The Survey Monkey app uses simple questionnaire forms that can be applied to take technicians through pre-task planning, rapid risk assessments or ad hoc observations. When site supervisors want to check directly on field activity, they simply call the technicians and work with them through the iPad-enabled observation process.

“We need them to have tools that they take along and use as part of their daily work routine,” says Conkwright. “Just like they grab a 6mm wrench, I want them to have safety tools at their disposal.”

To find out exactly what’s going on in the fleet, supervisors check a web report built using the Tableau reporting application. If these reports show a possible trend towards unsafe behaviour, Siemens can then deploy targeted observations to focus on that area.

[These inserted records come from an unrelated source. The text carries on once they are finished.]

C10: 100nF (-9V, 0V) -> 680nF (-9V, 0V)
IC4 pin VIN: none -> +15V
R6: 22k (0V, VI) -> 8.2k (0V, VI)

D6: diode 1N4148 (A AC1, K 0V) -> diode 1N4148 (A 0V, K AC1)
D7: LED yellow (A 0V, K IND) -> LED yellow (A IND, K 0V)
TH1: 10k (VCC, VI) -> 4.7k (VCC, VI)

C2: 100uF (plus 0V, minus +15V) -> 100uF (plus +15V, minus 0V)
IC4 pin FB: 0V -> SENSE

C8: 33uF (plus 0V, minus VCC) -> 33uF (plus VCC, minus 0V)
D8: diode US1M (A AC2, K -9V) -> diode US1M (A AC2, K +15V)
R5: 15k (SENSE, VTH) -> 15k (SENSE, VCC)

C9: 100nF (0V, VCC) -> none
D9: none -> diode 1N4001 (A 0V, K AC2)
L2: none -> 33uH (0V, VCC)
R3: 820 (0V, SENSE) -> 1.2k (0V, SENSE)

Separate feedback loops ensure that vital warnings and learning aren’t ignored or restricted to one site.

A daily safety email pipes focus observation information to all involved, with recipients able to link through immediately to more detailed data on the website.

Summarised information along with guidance from supervisors feeds into the safety topic calendar used to inform morning safety meetings. Other regular safety conference calls and area meetings get the message out, not just to the US but also to operations from Brazil to Hawaii.

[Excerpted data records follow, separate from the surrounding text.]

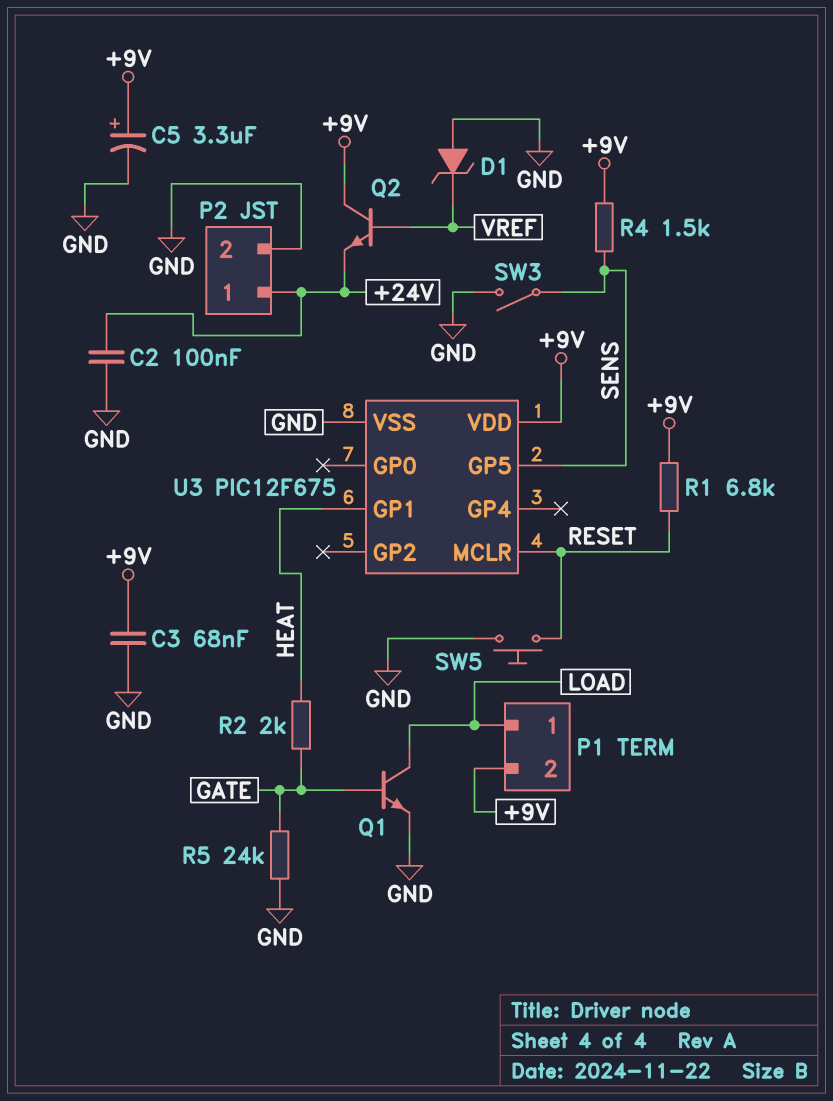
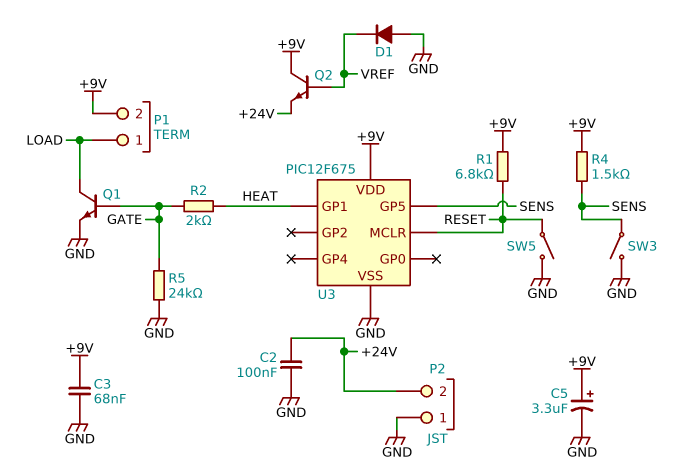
D1: zener (A GND, K VREF) -> diode (A GND, K VREF)
P2 pin 1: +24V -> GND
P2 pin 2: GND -> +24V
SW5: button (GND, RESET) -> switch (GND, RESET)

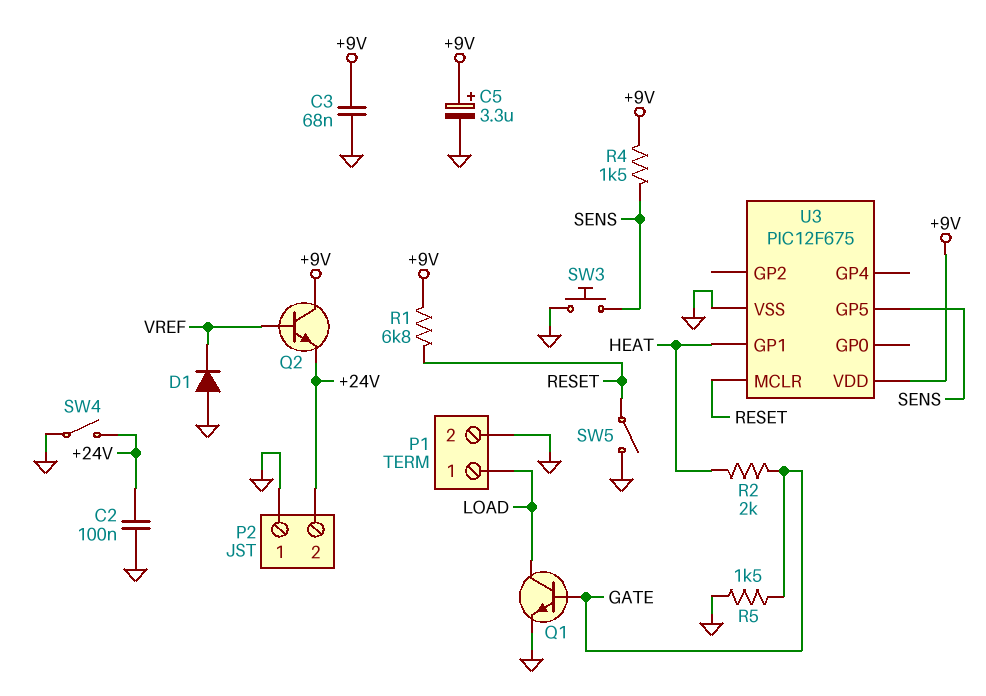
P1 pin 2: +9V -> GND
R5: 24k (GATE, GND) -> 1.5k (GATE, GND)
SW3: switch (GND, SENS) -> button (GND, SENS)
SW4: none -> switch (+24V, GND)

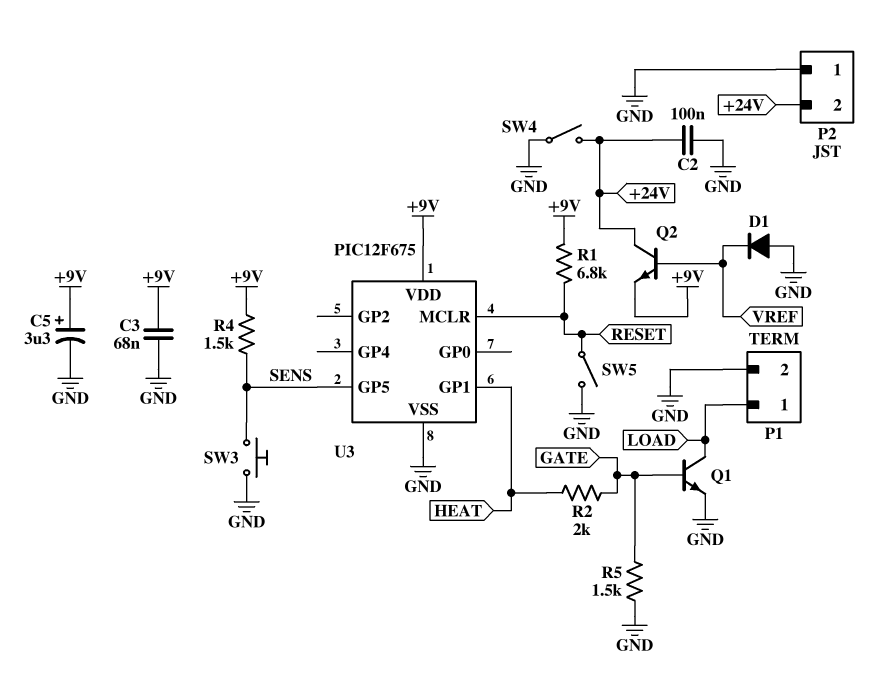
Q2: NPN (B VREF, C +9V, E +24V) -> NPN (B VREF, C +24V, E +9V)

“We run anticipate, monitor, respond and learn as a process,” says Conkwright. “If we anticipate situation X, we have a plan ready for that; then we monitor to see if the plan is working. If it’s not working then we build a response. Through that whole process, we are learning to feed back to the next anticipation and make it better.”

Streamlined safety

There were 8,000 surveys run in the first year and more than 18,000 in the second. Conkwright’s team initially trained every technician to use the focused response app, and there is now a full day dedicated to it and resilience engineering within the basic training programme.

With technicians and their supervisors deeply involved, the next step is to bring in middle management and other support workers. With management systems and culture driving safe (or unsafe) practices all the way down to the front line, the goal is to start building resilience engineering and BBT into every operations process.

“If the people who write turbine component maintenance processes for the fleet understand this, then they can build in some monitoring steps to make it a resilient process,” notes Conkwright. “They might say, ‘this is a critical step in maintaining component X, so you can stop and ask for a peer check from the person you’re working with to make sure you get it right before you move on’. That might involve independent verification of measurements or checking a sling before lifting.”

Siemens is extending the programme to more turbine customers, too. That means customer technicians, site supervisors and even senior management take the Siemens training and then become part of the monitoring and feedback infrastructure. That requires extra resources, but, this way, everyone involved with a Siemens turbine works consistently within the same safety system.

“Safety is an investment,” concludes Conkwright. “We’ve seen time and time again that if we put effort and money into safety, it pays off.”

Siemens has incorporated resilience engineering principles into its safety programmes.